Page images and their extracted text:

—————

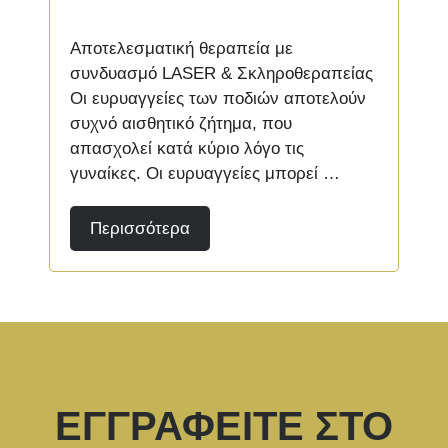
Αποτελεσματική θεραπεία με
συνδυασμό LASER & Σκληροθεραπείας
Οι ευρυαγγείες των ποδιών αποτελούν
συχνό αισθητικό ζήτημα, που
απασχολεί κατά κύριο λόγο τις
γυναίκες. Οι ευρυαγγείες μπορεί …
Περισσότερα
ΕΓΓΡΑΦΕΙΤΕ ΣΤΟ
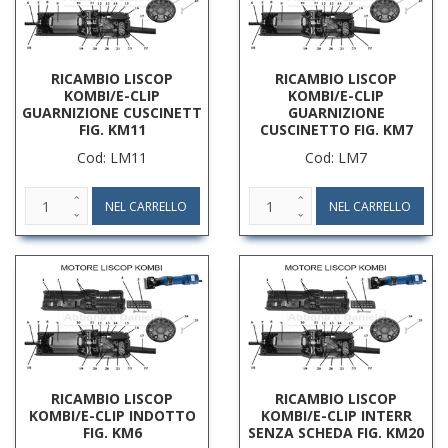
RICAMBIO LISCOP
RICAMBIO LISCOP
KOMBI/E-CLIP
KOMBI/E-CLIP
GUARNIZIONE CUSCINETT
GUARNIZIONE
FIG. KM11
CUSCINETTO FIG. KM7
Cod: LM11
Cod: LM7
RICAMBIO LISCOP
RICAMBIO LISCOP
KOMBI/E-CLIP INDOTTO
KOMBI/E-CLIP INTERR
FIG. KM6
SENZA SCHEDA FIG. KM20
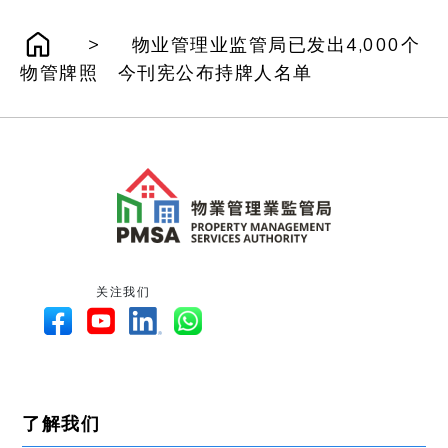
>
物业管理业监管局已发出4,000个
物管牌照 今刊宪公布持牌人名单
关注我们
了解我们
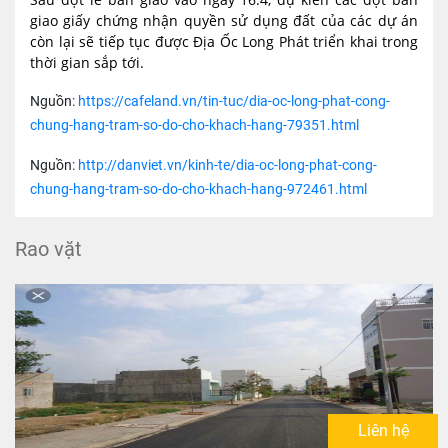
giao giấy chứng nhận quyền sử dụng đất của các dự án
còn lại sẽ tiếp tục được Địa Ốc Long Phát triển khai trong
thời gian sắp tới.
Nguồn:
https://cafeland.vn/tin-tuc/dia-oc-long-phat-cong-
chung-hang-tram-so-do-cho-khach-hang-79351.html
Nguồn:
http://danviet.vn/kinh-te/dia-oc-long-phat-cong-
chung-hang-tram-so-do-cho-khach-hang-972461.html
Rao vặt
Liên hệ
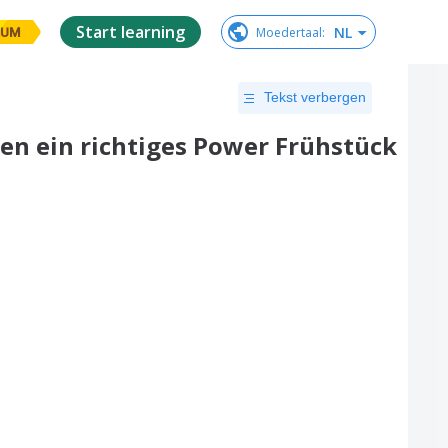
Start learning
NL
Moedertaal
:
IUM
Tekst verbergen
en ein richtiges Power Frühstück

—————

__How to complete this task__: Copy out the lines unchanged, starting with the line that contains "Start learning" and going on through the last line, with both of those lines included.

__Written solution__:
Start learning
NL
Moedertaal
:
IUM
Tekst verbergen
en ein richtiges Power Frühstück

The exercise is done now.